I’m sure you’ve heard that I am so into you. And it makes me wonder if you feel the same way too, you know. If you’re willing to make a move since I’ve already paved your way straight to my heart. If we can go further than just staring at each other in the lobby.
Life is bearable whenever you walk past me. It’s as if all the stress and worries flow out of my body down to the ground, crushing them with our footsteps. I like it when your eyes smile at me. When we can communicate without opening our mouths, without using words. One glance at you and immediately, I get this sense that finally — somebody gets me.
I would like to believe that there’s something special going on between us. That in a weird way, we have so many things in common. So many stories to talk about. And perhaps one day we could blossom together into something beautiful — like love, or whatever.
But as I stand here in the dark, feeling kind of emotional, something in my brain shifts. I stare off into the distance, and within a couple of seconds, I am reminded of how I define romance. And I’m afraid it’s not something that’s applicable to whatever it is that we have.

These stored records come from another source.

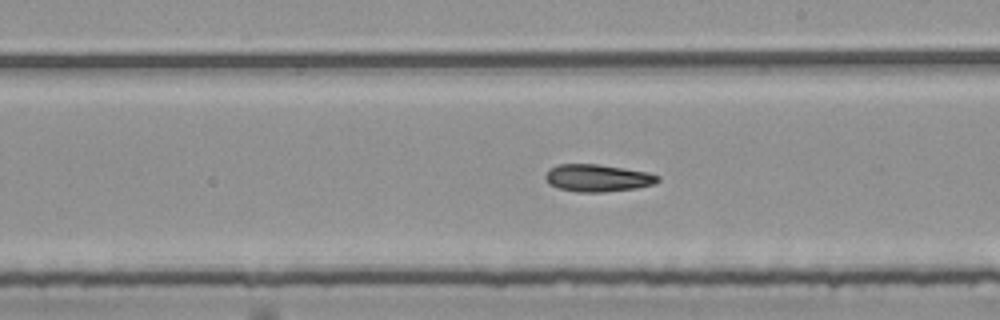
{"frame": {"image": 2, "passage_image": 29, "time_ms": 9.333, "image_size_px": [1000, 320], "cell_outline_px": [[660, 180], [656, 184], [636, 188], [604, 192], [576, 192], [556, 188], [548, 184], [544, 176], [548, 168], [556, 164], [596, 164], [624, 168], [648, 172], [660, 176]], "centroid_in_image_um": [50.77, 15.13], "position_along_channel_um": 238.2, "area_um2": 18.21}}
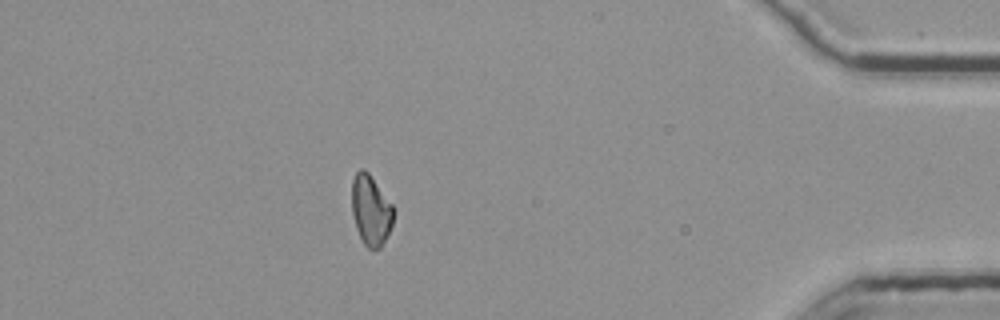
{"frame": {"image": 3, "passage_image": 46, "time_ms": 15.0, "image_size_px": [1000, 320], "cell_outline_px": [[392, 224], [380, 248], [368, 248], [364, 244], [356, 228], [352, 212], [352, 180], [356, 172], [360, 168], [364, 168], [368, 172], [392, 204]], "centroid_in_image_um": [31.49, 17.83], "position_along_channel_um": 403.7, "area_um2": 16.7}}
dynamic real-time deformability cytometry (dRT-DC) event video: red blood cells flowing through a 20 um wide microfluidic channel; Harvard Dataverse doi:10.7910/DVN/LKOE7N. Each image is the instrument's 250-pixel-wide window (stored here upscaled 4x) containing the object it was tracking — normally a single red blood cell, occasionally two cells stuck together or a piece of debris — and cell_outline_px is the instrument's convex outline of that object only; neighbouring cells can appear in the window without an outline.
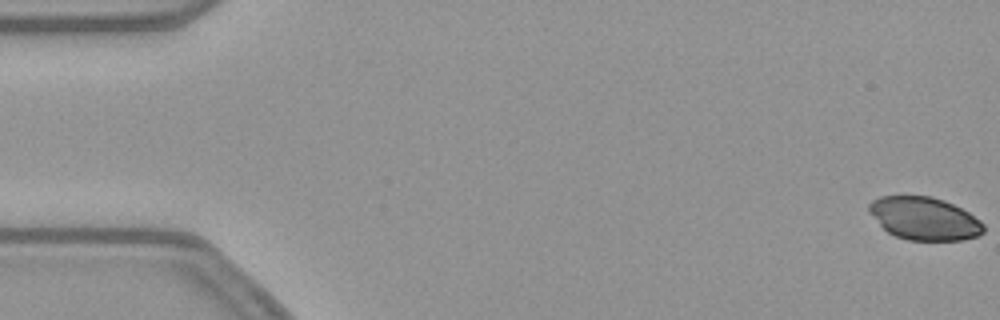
{"species": "common noctule bat (a hibernating species)", "species_latin": "Nyctalus noctula", "temperature_condition": "warm", "stored_images_in_passage": 17, "camera_frame_rate_fps": 3000, "um_per_image_px": 0.085, "animal": {"sex": "female", "body_mass_g": 21.9}, "frame": {"image": 1, "passage_image": 1, "time_ms": 0.0, "image_size_px": [1000, 320], "cell_outline_px": [[984, 232], [980, 236], [964, 240], [908, 240], [896, 236], [888, 232], [868, 212], [868, 204], [872, 200], [880, 196], [932, 196], [944, 200], [968, 212], [980, 220], [984, 224]], "centroid_in_image_um": [78.58, 18.58], "position_along_channel_um": 6.4, "area_um2": 28.67}}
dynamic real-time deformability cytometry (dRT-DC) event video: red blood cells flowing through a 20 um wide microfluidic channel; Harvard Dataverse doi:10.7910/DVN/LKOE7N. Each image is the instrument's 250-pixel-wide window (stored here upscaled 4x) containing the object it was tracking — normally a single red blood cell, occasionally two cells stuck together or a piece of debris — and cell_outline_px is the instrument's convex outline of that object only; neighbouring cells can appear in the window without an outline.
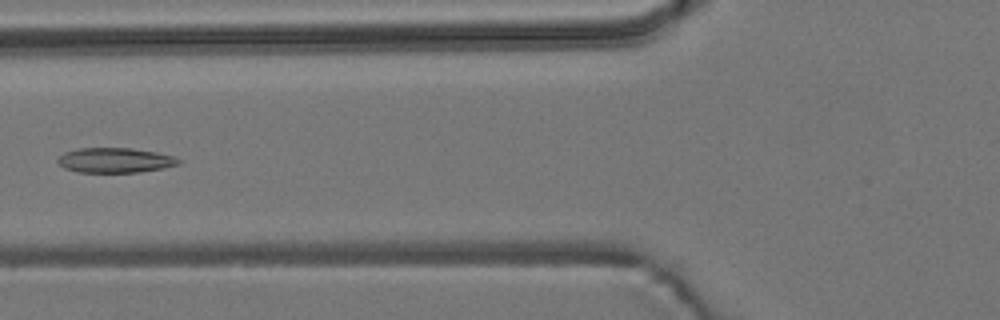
{"species": "common noctule bat (a hibernating species)", "species_latin": "Nyctalus noctula", "temperature_condition": "room temperature", "stored_images_in_passage": 6, "camera_frame_rate_fps": 3000, "um_per_image_px": 0.085, "animal": {"sex": "male", "body_mass_g": 19.2, "forearm_length_mm": 51.8}, "frame": {"image": 1, "passage_image": 6, "time_ms": 1.667, "image_size_px": [1000, 320], "cell_outline_px": [[180, 164], [164, 168], [136, 172], [76, 172], [64, 168], [56, 160], [64, 152], [80, 148], [132, 148], [156, 152], [172, 156], [180, 160]], "centroid_in_image_um": [9.76, 13.62], "position_along_channel_um": 116.0, "area_um2": 17.46}}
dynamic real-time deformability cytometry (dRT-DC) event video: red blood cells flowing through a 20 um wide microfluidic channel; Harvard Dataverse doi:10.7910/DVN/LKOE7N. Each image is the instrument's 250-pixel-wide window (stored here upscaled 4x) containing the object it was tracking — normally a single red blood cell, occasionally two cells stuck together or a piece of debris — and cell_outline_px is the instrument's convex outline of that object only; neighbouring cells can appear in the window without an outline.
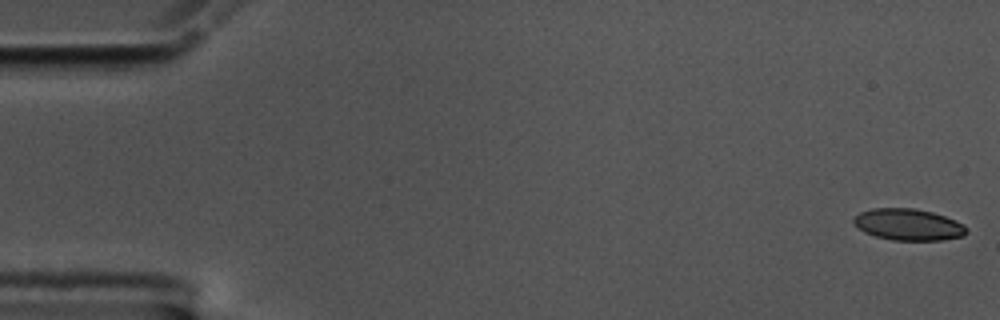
{"species": "common noctule bat (a hibernating species)", "species_latin": "Nyctalus noctula", "temperature_condition": "cold", "stored_images_in_passage": 57, "camera_frame_rate_fps": 3000, "um_per_image_px": 0.085, "animal": {"sex": "male", "body_mass_g": 17.5, "forearm_length_mm": 52.3}, "frame": {"image": 1, "passage_image": 1, "time_ms": 0.0, "image_size_px": [1000, 320], "cell_outline_px": [[968, 232], [964, 236], [944, 240], [892, 240], [876, 236], [864, 232], [852, 224], [852, 220], [860, 212], [872, 208], [912, 208], [932, 212], [956, 220], [964, 224], [968, 228]], "centroid_in_image_um": [77.22, 19.09], "position_along_channel_um": 7.8, "area_um2": 20.92}}
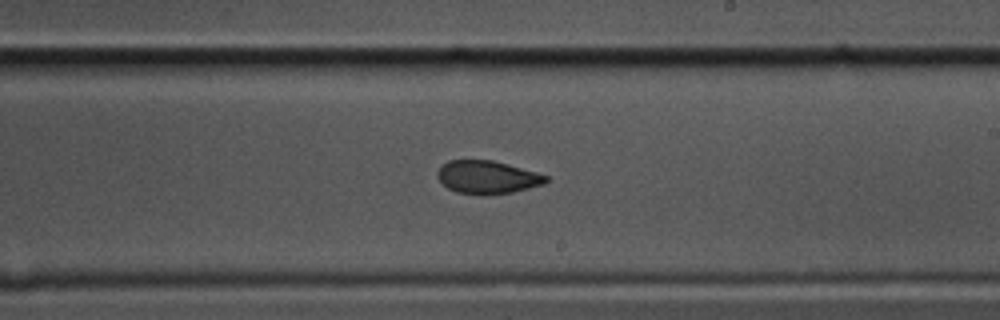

Because we are the perfect ingredients for a relationship that will never happen. Because we choose to stay rooted at the opposite ends of the rope, scared to inch closer in the middle. Always hesitant to fully open our hearts toward each other.
I’m starting to have an inkling that maybe what I feel toward you is not that special. Not the one I’d be telling my friends about. I mean, you’re a good-looking guy, no doubt about that, but I’m not quite sure if that’s not enough. You’re like a painting that grabs my attention from afar but makes me scratch my head as soon as I’m in close contact with it.
Maybe I only like the idea of you. I’m looking for you in spaces where you’re not there, just like tonight. Maybe this is only an illusion in my head. I’ve fed myself clues and signs that never existed in the first place. I’ve been trying to solve a complicated puzzle that will not make sense.
I can’t help but ask myself: what if this is just another stupid crush? Like the one that I had in 7th grade. And is it even normal to be crushing on some guy in my twenties? Is this something that gives adults another reason to frown at me? To think lowly of me and consider me as less successful?
I hope not.
Because liking you isn’t worth the trouble. And I’m getting this sinking feeling that I regret giving you a rare thing in this world — attention. I hate it that I care about you. That tonight I think of you just because I can’t see a single star when I look above.
Maybe the silence is making me way too emotional than necessary. It’s making me romanticize about some boy like you. But maybe it’s only because I’m weaker at nighttime. That’s why I’m having all these deep feelings and being a total disaster. Maybe if I allow myself to sleep, I will wake up tomorrow not thinking about you, anymore. And maybe this stupid crush will eventually fade, like sunset to dusk.